### What you need to do
Would you print the data below exactly, leaving out every picture?

BEGIN Excerpted data

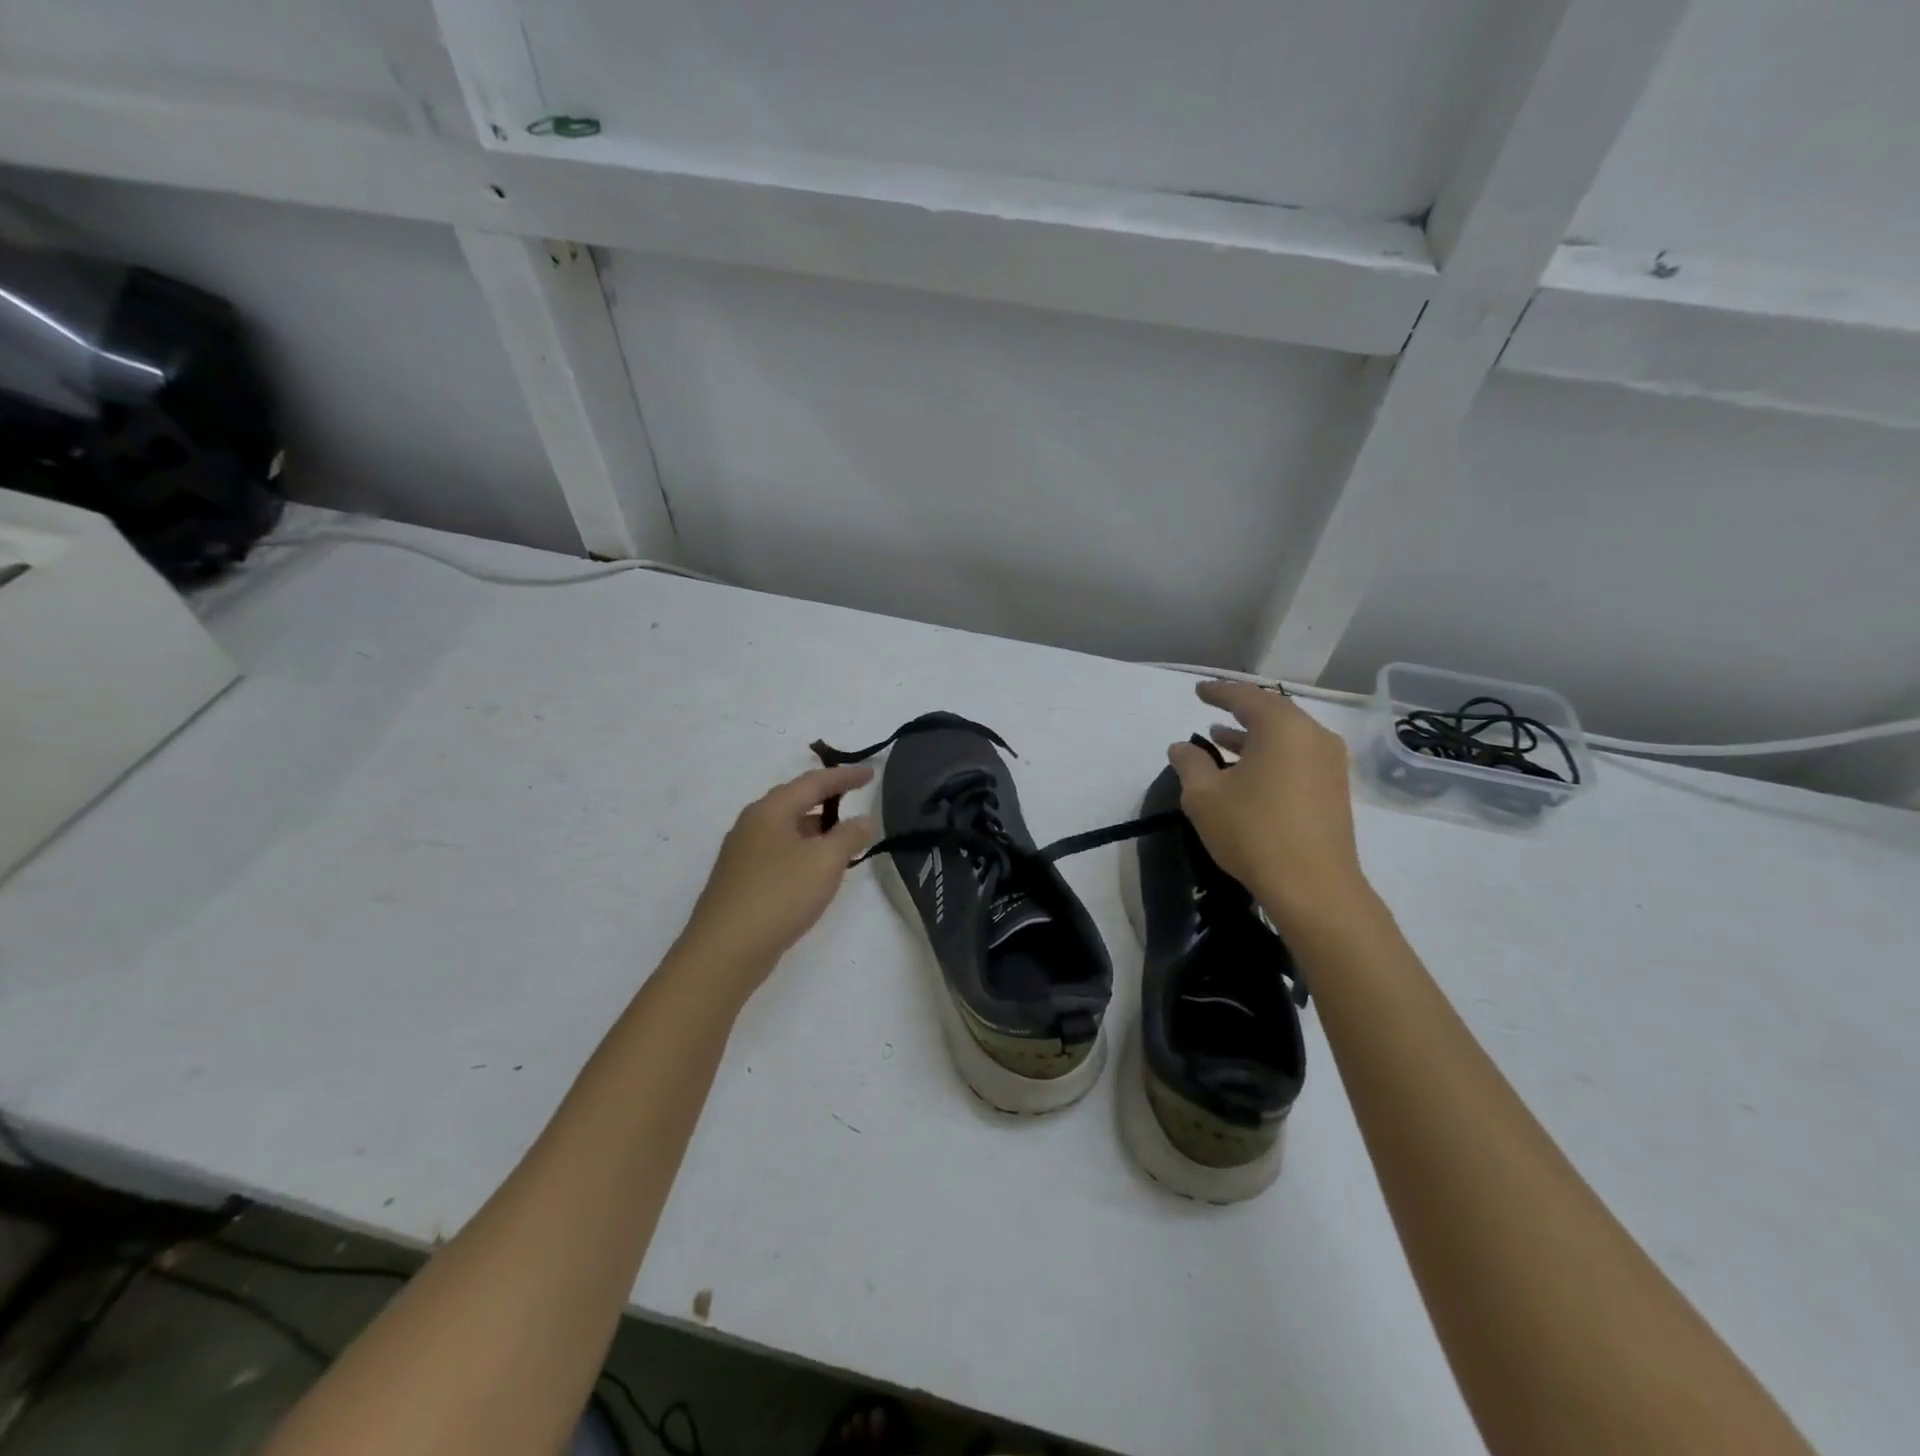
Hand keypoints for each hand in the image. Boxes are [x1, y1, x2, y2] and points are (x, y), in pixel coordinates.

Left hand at [674, 766, 878, 993]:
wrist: (725, 951)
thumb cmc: (779, 895)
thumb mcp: (825, 862)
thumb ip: (849, 836)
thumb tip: (864, 820)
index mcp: (770, 810)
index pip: (814, 782)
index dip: (845, 776)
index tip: (871, 774)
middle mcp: (752, 824)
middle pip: (795, 801)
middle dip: (826, 798)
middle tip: (855, 798)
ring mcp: (742, 854)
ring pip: (786, 828)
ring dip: (816, 827)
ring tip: (842, 836)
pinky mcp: (741, 881)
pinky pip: (779, 852)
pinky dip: (803, 850)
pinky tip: (815, 870)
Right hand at [1167, 681, 1371, 935]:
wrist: (1313, 887)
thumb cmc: (1253, 832)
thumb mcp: (1204, 796)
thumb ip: (1190, 763)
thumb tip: (1181, 747)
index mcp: (1283, 727)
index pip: (1246, 697)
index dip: (1218, 692)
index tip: (1197, 691)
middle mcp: (1313, 736)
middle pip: (1272, 711)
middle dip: (1239, 710)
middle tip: (1211, 709)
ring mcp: (1330, 763)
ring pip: (1286, 736)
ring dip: (1253, 735)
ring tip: (1220, 739)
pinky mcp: (1334, 789)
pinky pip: (1297, 756)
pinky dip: (1270, 754)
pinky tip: (1248, 771)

END Excerpted data

### The answer
Hand keypoints for each hand in the image. Boxes are [x1, y1, x2, y2] and points are (x, y), in pixel coordinates.

Left hand at [674, 766, 878, 993]:
wrist: (725, 951)
thumb cmc: (779, 895)
thumb mcp: (825, 862)
thumb ip: (849, 836)
thumb tip: (864, 820)
index mcp: (770, 810)
index pip: (814, 782)
index dip: (845, 776)
index tip: (871, 774)
middle mcp: (752, 824)
middle pip: (795, 801)
middle dip: (826, 798)
middle tip: (855, 798)
ring mcp: (742, 854)
ring pip: (786, 828)
ring dip: (816, 827)
ring tip: (842, 836)
pinky mcp: (741, 881)
pinky pip: (779, 852)
pinky dip: (803, 850)
pinky tip: (815, 870)
Right hand at [1167, 681, 1371, 935]:
wrist: (1313, 887)
thumb cmc: (1253, 832)
thumb mcp: (1204, 796)
thumb ip: (1190, 763)
thumb tip: (1181, 747)
index mcp: (1283, 727)
index pip: (1246, 697)
index dip: (1218, 692)
index tip: (1197, 691)
middle mcp: (1313, 736)
middle pip: (1272, 711)
middle dip: (1239, 710)
middle tip: (1211, 709)
ring mcp: (1330, 763)
ring pip: (1286, 736)
ring dip: (1253, 735)
ring tip: (1220, 739)
pinky mcp: (1334, 789)
pinky pip: (1297, 756)
pinky dip: (1270, 754)
pinky tip: (1248, 771)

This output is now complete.